Key Concepts: The Atom

Key Concepts: The Atom

  • Every substance in the world is made up of tiny particles called atoms.

  • An atom is the smallest unit of a chemical element that can exist, maintaining the properties of that element.

  • The central part of an atom is the nucleus. It contains protons which are positively charged, and neutrons which have no charge.

  • Moving around the nucleus are electrons. They are in energy levels (shells) and carry a negative charge.

  • Protons and neutrons have roughly the same mass, but electrons are much lighter.

  • The number of protons in an atom defines the atomic number of that element.

  • The mass number of an atom is the total number of protons and neutrons.

  • The chemical properties of an atom are determined by the number and arrangement of its electrons.

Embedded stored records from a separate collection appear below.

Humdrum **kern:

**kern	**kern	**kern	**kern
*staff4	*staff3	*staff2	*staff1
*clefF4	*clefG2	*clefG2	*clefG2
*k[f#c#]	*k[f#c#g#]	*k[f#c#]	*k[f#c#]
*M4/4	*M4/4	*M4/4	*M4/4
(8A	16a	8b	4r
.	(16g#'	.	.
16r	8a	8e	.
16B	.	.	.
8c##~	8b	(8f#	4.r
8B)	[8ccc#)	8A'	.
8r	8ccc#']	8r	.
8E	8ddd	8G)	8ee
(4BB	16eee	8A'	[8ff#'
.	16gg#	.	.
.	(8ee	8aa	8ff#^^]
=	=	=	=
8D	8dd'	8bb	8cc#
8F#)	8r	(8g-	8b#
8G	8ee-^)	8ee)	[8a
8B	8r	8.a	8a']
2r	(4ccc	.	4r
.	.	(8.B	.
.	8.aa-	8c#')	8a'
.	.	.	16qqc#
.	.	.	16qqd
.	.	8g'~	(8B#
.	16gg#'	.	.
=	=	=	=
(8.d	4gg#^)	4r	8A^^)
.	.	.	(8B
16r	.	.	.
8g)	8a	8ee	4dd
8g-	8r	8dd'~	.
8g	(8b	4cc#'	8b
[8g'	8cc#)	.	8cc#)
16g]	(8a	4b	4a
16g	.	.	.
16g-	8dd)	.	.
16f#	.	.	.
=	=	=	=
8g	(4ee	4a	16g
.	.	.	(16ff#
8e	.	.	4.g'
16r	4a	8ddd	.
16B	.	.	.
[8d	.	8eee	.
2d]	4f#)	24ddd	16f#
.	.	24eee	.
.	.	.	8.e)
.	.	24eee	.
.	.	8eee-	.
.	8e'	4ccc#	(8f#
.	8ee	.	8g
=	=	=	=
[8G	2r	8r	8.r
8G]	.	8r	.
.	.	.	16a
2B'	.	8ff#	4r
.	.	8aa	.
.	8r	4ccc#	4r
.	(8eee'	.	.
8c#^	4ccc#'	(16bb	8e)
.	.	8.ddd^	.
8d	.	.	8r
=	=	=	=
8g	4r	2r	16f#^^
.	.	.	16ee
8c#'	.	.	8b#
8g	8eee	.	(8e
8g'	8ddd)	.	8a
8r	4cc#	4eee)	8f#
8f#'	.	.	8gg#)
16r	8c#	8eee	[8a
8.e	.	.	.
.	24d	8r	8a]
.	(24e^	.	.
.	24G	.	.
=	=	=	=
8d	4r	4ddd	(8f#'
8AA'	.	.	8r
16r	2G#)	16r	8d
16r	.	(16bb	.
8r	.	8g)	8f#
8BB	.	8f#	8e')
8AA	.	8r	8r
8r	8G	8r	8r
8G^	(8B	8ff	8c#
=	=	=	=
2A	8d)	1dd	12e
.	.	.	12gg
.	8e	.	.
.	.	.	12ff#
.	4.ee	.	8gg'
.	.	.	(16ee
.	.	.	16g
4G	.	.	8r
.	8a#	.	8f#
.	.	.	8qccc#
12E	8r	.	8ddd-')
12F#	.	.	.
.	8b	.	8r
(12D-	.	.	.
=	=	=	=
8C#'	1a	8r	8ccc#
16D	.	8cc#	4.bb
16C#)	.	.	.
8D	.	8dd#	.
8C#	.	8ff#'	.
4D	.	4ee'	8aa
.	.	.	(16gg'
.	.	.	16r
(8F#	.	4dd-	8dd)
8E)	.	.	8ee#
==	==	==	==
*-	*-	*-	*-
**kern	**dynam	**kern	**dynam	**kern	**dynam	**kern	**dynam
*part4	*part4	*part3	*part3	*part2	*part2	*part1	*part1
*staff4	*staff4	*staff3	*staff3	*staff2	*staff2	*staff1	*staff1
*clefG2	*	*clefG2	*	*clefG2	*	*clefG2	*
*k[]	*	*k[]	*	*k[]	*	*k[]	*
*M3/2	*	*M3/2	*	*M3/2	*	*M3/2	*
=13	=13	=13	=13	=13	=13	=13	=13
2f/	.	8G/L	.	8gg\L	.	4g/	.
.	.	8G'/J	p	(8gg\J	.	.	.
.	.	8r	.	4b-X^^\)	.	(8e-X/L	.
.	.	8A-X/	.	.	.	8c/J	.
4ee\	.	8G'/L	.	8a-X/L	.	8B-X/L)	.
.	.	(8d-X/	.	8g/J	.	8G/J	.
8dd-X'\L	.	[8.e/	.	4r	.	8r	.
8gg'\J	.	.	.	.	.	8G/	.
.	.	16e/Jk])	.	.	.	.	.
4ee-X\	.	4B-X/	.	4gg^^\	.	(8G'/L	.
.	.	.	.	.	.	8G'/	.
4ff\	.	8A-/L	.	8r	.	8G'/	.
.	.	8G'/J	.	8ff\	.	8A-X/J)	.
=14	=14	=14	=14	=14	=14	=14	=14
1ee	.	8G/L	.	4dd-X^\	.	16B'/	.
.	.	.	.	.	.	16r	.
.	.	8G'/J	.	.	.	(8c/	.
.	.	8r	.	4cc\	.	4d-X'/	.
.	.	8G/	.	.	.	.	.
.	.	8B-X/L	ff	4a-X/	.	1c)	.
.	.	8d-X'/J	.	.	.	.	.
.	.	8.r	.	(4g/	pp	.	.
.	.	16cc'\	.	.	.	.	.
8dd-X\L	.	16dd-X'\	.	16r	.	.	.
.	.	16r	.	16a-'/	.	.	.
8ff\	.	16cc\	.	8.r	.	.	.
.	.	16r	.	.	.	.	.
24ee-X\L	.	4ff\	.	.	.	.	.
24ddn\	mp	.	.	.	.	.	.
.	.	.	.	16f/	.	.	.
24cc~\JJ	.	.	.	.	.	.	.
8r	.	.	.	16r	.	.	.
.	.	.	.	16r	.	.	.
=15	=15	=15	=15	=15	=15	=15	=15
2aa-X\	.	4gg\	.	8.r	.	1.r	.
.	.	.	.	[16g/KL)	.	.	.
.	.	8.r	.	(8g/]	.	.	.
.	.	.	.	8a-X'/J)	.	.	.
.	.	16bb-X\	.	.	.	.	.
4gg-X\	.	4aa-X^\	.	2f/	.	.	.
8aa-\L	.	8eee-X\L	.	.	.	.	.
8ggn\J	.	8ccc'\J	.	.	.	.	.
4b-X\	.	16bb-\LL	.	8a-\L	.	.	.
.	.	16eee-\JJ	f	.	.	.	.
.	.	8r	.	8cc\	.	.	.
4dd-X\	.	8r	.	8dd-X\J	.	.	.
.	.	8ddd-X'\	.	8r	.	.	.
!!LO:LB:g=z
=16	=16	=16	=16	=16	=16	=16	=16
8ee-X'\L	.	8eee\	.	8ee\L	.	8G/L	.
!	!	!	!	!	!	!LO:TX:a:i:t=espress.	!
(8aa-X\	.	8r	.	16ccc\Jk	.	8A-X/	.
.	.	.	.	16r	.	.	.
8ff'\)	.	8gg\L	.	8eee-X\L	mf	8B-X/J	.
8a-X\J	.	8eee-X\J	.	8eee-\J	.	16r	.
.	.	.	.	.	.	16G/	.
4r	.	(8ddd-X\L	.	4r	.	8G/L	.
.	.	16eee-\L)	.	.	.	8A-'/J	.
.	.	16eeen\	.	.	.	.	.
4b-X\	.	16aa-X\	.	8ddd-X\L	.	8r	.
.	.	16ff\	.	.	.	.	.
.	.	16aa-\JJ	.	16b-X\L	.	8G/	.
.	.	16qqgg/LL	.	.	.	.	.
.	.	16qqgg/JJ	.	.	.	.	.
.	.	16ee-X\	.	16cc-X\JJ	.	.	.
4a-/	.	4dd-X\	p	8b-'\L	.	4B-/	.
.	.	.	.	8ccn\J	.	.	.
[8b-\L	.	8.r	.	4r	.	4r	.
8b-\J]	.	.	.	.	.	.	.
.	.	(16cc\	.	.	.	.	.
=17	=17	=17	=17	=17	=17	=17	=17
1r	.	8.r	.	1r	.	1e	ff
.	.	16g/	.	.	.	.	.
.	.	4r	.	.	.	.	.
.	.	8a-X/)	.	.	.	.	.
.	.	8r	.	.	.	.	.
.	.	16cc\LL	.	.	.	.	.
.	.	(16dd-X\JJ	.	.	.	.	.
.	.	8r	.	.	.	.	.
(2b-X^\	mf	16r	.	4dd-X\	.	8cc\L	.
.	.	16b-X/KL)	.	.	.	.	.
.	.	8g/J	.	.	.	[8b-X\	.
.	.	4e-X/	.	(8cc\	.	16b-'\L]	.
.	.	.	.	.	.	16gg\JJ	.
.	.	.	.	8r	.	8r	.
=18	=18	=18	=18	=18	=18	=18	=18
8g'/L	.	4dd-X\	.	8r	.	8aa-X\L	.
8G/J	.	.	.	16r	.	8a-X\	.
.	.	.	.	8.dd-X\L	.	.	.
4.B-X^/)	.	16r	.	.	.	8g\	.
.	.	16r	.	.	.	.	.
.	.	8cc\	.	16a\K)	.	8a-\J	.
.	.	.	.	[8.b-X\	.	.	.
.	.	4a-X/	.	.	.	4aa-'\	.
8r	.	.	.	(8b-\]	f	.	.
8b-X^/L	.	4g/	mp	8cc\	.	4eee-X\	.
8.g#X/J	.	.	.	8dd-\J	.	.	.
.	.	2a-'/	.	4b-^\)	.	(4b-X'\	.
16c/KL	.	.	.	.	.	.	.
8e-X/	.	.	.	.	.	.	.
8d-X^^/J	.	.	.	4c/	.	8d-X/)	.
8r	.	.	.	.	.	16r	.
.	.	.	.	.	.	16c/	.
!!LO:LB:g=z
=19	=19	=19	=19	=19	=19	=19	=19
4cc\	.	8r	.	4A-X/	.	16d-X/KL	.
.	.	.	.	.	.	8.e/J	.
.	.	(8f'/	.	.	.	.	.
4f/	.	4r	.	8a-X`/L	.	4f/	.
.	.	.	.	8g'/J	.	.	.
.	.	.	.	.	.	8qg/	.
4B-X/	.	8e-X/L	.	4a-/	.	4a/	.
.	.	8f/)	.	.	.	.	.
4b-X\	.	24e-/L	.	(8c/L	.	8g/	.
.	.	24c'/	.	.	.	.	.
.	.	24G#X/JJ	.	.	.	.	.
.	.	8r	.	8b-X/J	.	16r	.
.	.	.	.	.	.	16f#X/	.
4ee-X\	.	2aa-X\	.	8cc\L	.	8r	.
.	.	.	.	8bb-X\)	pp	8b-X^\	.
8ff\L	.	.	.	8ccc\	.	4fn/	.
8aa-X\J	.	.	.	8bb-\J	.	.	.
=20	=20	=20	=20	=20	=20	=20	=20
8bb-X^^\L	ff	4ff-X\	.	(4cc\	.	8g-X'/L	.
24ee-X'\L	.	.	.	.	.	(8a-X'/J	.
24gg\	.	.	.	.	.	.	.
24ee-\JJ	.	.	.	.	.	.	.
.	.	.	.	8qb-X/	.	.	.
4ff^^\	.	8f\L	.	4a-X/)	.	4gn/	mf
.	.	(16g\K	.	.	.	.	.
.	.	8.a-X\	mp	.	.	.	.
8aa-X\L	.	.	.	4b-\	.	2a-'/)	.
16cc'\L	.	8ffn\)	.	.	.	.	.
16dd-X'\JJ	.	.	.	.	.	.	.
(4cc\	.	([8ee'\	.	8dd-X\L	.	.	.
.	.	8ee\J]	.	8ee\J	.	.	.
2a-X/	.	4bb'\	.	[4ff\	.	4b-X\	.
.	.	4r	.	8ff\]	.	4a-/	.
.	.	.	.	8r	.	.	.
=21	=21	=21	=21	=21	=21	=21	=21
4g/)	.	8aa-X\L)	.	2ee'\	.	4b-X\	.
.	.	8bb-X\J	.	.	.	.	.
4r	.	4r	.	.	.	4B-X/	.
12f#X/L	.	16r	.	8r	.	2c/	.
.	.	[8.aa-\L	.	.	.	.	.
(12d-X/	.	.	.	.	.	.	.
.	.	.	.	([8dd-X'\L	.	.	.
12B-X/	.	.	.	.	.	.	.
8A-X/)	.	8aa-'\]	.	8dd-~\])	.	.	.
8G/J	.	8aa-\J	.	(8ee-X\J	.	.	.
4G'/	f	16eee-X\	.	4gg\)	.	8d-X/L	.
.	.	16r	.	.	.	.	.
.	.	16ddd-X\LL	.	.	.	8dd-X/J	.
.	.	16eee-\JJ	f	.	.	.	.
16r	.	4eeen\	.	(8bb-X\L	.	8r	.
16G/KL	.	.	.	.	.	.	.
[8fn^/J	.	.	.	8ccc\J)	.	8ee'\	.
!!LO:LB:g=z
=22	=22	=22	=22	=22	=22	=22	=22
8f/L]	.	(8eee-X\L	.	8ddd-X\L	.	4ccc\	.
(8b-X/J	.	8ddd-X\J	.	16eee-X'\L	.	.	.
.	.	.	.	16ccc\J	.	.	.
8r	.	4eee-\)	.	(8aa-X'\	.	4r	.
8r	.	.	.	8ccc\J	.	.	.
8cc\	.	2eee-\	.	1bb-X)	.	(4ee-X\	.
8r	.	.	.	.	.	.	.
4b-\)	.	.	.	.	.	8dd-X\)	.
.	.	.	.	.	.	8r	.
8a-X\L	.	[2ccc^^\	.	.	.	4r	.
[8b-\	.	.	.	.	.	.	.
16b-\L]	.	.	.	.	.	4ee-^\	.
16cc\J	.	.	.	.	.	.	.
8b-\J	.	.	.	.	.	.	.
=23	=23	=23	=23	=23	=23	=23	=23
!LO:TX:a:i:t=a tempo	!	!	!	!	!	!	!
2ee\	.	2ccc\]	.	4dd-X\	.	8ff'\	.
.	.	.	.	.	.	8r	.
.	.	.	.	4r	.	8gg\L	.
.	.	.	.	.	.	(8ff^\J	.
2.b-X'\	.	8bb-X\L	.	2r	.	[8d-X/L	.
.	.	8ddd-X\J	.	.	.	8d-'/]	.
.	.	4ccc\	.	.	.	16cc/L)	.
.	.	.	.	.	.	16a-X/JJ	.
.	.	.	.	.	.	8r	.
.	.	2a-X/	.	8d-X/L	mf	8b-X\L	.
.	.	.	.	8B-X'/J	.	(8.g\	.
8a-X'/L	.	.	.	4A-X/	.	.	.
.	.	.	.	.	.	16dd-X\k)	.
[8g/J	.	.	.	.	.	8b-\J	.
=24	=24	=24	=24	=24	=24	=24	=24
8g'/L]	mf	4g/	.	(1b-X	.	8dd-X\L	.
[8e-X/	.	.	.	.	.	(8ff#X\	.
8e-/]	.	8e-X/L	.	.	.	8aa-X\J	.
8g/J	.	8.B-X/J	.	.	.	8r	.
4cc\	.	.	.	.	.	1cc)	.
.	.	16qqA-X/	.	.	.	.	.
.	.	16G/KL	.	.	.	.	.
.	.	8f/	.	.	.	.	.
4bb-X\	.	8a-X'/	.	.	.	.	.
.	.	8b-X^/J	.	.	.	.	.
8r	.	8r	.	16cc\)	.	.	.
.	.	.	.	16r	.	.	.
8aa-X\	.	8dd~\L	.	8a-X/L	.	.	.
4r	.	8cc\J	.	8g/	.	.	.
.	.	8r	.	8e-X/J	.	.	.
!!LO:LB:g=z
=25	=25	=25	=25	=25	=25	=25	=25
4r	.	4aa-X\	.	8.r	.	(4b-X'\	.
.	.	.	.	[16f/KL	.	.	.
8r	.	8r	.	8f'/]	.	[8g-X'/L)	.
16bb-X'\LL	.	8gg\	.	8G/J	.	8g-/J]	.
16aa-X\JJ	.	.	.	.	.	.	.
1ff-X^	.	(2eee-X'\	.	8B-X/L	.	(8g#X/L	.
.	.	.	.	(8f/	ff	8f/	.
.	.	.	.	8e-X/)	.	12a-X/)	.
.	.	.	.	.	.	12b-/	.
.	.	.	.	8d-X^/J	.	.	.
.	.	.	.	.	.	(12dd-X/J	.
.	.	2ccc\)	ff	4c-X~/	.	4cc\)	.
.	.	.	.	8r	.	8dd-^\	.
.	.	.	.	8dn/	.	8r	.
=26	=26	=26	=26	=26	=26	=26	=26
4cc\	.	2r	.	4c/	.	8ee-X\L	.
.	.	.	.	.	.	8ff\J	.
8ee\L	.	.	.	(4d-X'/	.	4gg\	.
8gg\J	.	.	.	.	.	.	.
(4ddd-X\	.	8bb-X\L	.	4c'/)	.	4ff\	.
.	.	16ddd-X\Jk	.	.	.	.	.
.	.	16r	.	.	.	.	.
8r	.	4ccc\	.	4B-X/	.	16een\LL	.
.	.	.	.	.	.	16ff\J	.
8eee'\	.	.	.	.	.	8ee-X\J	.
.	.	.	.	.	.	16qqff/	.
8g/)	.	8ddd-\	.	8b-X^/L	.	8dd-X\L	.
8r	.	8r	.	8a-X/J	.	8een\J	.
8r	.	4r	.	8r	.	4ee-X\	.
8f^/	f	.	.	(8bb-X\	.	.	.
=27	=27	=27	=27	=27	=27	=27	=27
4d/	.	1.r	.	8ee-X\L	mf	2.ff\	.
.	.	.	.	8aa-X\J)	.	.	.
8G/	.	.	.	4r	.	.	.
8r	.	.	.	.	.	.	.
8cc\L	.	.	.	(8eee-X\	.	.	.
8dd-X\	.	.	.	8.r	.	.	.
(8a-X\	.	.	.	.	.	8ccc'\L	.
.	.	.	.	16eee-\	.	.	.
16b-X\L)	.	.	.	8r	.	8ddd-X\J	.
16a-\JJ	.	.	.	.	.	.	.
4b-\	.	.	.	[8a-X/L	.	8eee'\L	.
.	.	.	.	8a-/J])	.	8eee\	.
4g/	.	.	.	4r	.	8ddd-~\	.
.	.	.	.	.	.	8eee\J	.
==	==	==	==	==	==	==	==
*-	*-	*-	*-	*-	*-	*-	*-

  • In an atom, the total number of electrons is equal to the total number of protons in the nucleus. This means that overall, an atom is electrically neutral.

  • The model of atom has developed over the years, from the solid sphere model, to the plum pudding model, to the nuclear model, to finally, the quantum model which is the current understanding.

  • Isotopes are atoms of the same element with different numbers of neutrons. They have the same atomic number, but different mass numbers.

  • The Relative Atomic Mass (Ar) refers to the weighted average of the atomic masses of the different isotopes in a sample of the element. This takes account of both mass and abundance of isotopes present.

  • Atoms in elements can combine in various ways to create compounds. This involves a chemical change, and new substances with different properties result.

  • A molecule is the smallest part of a chemical compound that can exist, maintaining the properties of that compound. It consists of two or more atoms bonded together.

  • The Periodic Table is a systematic arrangement of elements, based on their properties, atomic number and the arrangement of electrons in outer shells, and it is highly useful for predicting chemical behaviour.